犬の熱中症は、体にたまった熱を十分に逃がせなくなることで起こる救急疾患です。放置すると短時間で重症化することがあるため、「様子を見る」のではなく、すぐに水で冷やし動物病院へ連絡してください。
熱中症を疑う症状
暑い場所にいたあとに、
- 激しいパンティング(ハァハァする)
- よだれが多い
- 舌や歯ぐきが赤い
- 落ち着きがなく歩き回る
- 涼しい場所へ移動しても呼吸が治まらない
といった症状がみられたら、熱中症を疑います。
さらに、
- ふらつく
- ぐったりする
- 立てない
- 嘔吐や下痢
- 呼びかけへの反応が鈍い
場合は重症化している可能性があります。

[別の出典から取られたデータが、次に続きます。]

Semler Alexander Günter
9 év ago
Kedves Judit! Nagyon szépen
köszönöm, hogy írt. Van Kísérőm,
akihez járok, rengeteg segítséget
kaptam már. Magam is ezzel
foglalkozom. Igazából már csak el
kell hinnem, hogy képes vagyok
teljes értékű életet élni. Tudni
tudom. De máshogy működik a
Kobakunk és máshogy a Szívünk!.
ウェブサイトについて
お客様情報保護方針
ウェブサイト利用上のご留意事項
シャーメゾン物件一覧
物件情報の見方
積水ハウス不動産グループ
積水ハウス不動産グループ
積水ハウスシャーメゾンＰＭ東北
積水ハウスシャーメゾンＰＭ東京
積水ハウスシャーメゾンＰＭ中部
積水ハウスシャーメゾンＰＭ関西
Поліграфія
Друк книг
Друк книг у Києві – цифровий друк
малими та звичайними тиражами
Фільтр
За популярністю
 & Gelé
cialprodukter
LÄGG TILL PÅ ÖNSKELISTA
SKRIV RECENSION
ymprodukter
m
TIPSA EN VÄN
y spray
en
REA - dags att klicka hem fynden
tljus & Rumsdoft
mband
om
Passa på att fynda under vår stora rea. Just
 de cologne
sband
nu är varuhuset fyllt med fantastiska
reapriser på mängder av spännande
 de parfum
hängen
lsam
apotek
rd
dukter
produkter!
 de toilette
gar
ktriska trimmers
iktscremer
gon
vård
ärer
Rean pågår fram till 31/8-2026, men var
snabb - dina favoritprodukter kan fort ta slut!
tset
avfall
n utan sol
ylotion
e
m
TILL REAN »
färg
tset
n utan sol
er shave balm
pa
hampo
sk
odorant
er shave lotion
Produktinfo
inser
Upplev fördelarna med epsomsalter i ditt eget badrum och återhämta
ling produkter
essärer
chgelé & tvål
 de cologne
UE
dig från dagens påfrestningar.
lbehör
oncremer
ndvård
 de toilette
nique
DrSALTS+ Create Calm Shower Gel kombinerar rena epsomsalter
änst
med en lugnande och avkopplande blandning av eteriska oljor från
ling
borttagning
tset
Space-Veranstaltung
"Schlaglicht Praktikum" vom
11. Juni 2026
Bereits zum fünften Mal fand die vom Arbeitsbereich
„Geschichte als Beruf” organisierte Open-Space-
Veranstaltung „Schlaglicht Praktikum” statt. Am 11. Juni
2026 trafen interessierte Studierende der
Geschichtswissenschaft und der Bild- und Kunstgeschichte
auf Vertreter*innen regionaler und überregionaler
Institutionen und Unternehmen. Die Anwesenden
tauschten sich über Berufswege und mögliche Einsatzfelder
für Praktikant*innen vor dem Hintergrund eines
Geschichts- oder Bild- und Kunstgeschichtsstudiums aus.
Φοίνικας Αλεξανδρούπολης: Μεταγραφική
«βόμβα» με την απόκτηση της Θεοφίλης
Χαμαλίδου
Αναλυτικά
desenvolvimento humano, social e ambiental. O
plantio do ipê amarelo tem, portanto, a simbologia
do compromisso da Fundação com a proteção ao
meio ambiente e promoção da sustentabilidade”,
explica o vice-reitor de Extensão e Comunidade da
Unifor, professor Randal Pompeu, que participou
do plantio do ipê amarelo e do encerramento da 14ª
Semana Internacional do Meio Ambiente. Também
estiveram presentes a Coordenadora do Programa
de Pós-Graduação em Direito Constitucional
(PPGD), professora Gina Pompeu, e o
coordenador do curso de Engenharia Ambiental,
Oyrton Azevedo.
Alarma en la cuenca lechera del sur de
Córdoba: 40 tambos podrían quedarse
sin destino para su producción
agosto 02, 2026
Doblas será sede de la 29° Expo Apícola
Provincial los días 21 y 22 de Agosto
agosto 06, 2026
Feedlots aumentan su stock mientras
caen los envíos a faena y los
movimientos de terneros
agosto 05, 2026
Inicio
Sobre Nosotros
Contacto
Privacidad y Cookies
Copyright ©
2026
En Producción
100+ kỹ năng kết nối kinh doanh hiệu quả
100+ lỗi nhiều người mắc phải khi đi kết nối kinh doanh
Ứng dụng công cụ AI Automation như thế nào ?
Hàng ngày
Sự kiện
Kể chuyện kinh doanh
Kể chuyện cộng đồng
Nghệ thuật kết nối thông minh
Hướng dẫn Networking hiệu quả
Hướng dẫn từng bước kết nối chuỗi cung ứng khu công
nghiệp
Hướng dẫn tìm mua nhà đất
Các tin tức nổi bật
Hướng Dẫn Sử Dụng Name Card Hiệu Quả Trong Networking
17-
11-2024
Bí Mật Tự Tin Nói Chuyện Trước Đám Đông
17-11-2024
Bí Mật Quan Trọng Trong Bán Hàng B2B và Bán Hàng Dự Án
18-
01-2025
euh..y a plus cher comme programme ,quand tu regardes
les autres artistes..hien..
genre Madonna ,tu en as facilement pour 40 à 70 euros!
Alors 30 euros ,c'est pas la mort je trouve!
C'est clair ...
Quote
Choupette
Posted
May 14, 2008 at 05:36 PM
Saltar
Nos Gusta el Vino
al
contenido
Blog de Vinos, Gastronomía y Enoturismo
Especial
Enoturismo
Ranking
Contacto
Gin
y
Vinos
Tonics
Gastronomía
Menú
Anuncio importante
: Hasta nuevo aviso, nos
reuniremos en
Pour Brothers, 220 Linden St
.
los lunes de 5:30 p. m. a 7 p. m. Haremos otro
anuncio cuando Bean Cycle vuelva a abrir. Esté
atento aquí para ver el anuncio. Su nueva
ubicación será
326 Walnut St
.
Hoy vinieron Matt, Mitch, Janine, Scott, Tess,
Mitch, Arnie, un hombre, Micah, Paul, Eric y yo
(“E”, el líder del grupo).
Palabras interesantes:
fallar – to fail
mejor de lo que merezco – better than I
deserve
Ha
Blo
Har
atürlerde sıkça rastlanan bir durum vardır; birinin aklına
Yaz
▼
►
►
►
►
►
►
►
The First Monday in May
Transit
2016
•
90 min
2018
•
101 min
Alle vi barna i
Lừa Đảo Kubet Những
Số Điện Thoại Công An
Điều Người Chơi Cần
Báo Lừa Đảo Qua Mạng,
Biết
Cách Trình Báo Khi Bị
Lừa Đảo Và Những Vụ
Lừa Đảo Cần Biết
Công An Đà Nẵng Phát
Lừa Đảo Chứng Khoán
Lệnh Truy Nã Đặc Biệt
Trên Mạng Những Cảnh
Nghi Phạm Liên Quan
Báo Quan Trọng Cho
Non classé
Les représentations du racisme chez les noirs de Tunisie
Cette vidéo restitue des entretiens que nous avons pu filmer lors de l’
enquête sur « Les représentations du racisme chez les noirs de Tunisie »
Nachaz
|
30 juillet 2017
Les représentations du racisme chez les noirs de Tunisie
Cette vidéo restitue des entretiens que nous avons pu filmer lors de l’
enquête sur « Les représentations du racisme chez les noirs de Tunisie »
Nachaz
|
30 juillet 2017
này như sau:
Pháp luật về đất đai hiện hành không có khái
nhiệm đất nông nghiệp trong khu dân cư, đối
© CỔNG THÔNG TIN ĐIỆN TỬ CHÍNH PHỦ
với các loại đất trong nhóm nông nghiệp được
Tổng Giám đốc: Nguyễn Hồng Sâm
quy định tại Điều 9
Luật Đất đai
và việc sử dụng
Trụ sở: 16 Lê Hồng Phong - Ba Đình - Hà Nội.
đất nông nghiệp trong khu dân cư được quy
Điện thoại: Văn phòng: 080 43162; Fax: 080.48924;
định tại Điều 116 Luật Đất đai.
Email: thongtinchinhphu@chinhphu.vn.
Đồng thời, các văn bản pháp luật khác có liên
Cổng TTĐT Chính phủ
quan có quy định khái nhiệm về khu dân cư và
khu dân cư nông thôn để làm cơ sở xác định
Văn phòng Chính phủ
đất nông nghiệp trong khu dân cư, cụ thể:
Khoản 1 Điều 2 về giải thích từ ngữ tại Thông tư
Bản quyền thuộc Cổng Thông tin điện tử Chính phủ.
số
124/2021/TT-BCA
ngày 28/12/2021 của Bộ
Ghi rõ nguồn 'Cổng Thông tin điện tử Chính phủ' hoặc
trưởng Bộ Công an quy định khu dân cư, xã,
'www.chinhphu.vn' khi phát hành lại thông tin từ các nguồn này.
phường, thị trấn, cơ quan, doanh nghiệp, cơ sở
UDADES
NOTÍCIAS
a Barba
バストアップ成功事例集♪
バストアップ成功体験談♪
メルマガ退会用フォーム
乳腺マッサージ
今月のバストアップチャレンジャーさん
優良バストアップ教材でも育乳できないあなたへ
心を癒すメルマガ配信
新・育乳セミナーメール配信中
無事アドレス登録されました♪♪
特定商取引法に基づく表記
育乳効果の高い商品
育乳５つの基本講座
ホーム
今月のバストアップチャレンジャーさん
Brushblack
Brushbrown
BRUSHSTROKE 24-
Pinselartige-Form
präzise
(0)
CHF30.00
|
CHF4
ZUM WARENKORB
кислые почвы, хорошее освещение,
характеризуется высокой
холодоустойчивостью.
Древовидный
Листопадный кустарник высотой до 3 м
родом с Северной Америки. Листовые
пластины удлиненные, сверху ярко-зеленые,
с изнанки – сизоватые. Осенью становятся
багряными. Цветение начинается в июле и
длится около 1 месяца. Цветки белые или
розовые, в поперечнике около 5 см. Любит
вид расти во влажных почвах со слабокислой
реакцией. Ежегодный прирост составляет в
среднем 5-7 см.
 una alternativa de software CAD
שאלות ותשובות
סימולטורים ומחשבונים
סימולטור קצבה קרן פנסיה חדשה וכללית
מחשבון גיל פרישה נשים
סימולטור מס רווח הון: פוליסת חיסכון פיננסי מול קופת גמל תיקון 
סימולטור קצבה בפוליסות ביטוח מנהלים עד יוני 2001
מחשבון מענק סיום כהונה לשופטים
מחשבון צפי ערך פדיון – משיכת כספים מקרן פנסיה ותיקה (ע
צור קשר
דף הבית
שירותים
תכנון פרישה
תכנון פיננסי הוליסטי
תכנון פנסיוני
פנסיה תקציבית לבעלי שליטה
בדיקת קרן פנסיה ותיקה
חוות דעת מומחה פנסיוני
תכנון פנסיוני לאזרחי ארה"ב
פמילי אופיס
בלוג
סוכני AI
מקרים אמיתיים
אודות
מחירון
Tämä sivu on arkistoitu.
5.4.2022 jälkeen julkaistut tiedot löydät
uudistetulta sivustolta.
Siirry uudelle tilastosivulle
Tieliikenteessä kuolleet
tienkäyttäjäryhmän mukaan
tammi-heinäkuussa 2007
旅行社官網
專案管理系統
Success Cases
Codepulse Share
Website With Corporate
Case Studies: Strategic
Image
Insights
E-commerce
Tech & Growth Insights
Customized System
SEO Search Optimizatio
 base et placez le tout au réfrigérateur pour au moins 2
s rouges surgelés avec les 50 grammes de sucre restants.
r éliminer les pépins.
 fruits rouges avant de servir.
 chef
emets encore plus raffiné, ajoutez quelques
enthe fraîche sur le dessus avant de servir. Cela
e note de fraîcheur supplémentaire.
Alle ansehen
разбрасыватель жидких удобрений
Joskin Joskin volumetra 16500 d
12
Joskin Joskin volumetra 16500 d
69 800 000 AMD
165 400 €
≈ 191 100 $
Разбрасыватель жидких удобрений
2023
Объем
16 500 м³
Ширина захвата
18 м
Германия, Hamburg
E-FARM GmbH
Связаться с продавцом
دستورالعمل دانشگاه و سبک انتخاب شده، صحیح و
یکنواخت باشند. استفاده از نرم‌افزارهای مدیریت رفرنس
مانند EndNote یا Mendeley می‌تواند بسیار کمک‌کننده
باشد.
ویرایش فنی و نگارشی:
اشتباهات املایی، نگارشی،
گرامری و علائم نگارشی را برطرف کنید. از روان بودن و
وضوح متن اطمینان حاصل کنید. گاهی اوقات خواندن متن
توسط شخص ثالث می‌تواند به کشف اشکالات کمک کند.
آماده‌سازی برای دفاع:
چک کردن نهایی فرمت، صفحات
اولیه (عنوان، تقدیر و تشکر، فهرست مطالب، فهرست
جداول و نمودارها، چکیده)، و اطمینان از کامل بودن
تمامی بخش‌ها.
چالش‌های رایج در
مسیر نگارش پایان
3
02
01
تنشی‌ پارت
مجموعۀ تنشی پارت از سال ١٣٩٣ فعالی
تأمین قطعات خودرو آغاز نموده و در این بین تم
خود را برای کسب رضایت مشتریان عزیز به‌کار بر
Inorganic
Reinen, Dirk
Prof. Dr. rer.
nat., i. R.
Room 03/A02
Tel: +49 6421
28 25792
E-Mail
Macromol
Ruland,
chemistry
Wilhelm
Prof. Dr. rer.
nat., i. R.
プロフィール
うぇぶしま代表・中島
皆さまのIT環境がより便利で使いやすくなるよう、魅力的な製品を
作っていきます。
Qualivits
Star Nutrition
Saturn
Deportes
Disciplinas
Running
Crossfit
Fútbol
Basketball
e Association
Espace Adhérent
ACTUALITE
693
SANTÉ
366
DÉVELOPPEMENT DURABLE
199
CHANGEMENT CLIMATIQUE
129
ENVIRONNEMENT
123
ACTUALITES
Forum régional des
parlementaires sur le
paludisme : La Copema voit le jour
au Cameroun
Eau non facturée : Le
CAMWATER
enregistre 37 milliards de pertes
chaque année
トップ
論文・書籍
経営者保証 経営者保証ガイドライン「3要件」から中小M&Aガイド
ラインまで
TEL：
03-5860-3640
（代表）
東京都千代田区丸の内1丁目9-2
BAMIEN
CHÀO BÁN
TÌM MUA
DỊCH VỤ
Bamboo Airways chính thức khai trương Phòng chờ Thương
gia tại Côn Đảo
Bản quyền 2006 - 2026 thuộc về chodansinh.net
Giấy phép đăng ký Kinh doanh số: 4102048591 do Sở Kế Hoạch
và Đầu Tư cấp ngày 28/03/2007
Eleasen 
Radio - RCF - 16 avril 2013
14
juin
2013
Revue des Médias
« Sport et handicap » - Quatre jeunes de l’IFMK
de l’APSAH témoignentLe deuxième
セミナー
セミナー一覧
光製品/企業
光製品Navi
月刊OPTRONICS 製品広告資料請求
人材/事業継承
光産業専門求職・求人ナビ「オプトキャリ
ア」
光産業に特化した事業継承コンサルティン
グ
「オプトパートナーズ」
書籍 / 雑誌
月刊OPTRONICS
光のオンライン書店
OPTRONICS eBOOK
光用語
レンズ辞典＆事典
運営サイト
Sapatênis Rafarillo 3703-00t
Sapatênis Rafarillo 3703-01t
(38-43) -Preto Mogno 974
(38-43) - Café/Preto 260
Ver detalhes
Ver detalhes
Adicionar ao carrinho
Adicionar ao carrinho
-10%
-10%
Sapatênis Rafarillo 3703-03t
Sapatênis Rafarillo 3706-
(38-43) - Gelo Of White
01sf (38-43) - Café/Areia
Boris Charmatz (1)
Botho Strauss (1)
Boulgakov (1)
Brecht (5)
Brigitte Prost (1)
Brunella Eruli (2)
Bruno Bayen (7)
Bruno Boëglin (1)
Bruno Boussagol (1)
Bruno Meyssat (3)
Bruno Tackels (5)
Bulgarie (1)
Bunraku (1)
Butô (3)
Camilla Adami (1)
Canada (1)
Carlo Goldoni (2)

けいれんや意識消失がある場合は、一刻も早い治療が必要です。
熱中症が疑われたときの応急処置
まず運動を中止し、直射日光や熱いアスファルトから離れて、エアコンの効いた室内、お風呂、日陰へ移動します。
次に、水道水など犬の体温より低い水を、胸、お腹、背中、首、内股など体全体にかけます。被毛だけでなく皮膚までしっかり濡らすことが重要です。
一度水をかけるだけでは、体についた水はすぐに温まってしまいます。ホースやシャワー、ペットボトルなどを使い、動物病院へ向けて出発するまでは、新しい水を繰り返しかけ続けてください。
エアコンや扇風機などで風を当てると、水分の蒸発が促されて冷却効率が高まります。
冷却を始めたら、同時に動物病院へ連絡し、熱中症が疑われることを伝えて受診の準備を進めます。
動物病院へ向かうとき
車内はあらかじめ十分に冷やしておきます。
移動中も体を濡らした状態を保ち、搬送します。
ただし、冷却だけを続けて受診が遅れることは避けてください。水をかけながら準備を進め、準備ができ次第すぐに動物病院へ向かいます。
避けたい応急処置
濡れたタオルで全身を包み続けると、水分が蒸発しにくくなり、十分に熱を逃がせないことがあります。体を覆うよりも、直接水をかけ続ける方が効果的です。
保冷剤を首や脇に当てる方法は補助にはなりますが、それだけでは十分な冷却になりません。まずは体全体に水をかけることを優先してください。
また、意識が低下している犬や、自力で頭を上げられない犬には無理に水を飲ませてはいけません。誤嚥して窒息する危険があります。
症状が落ち着いても受診しましょう
水をかけて呼吸が落ち着き、元気そうに見えても安心はできません。熱中症では、時間がたってから内臓や血液に異常が現れることがあります。
熱中症が疑われた場合は、水をかけ続けながら受診の準備を行い、準備ができたら速やかに動物病院を受診してください。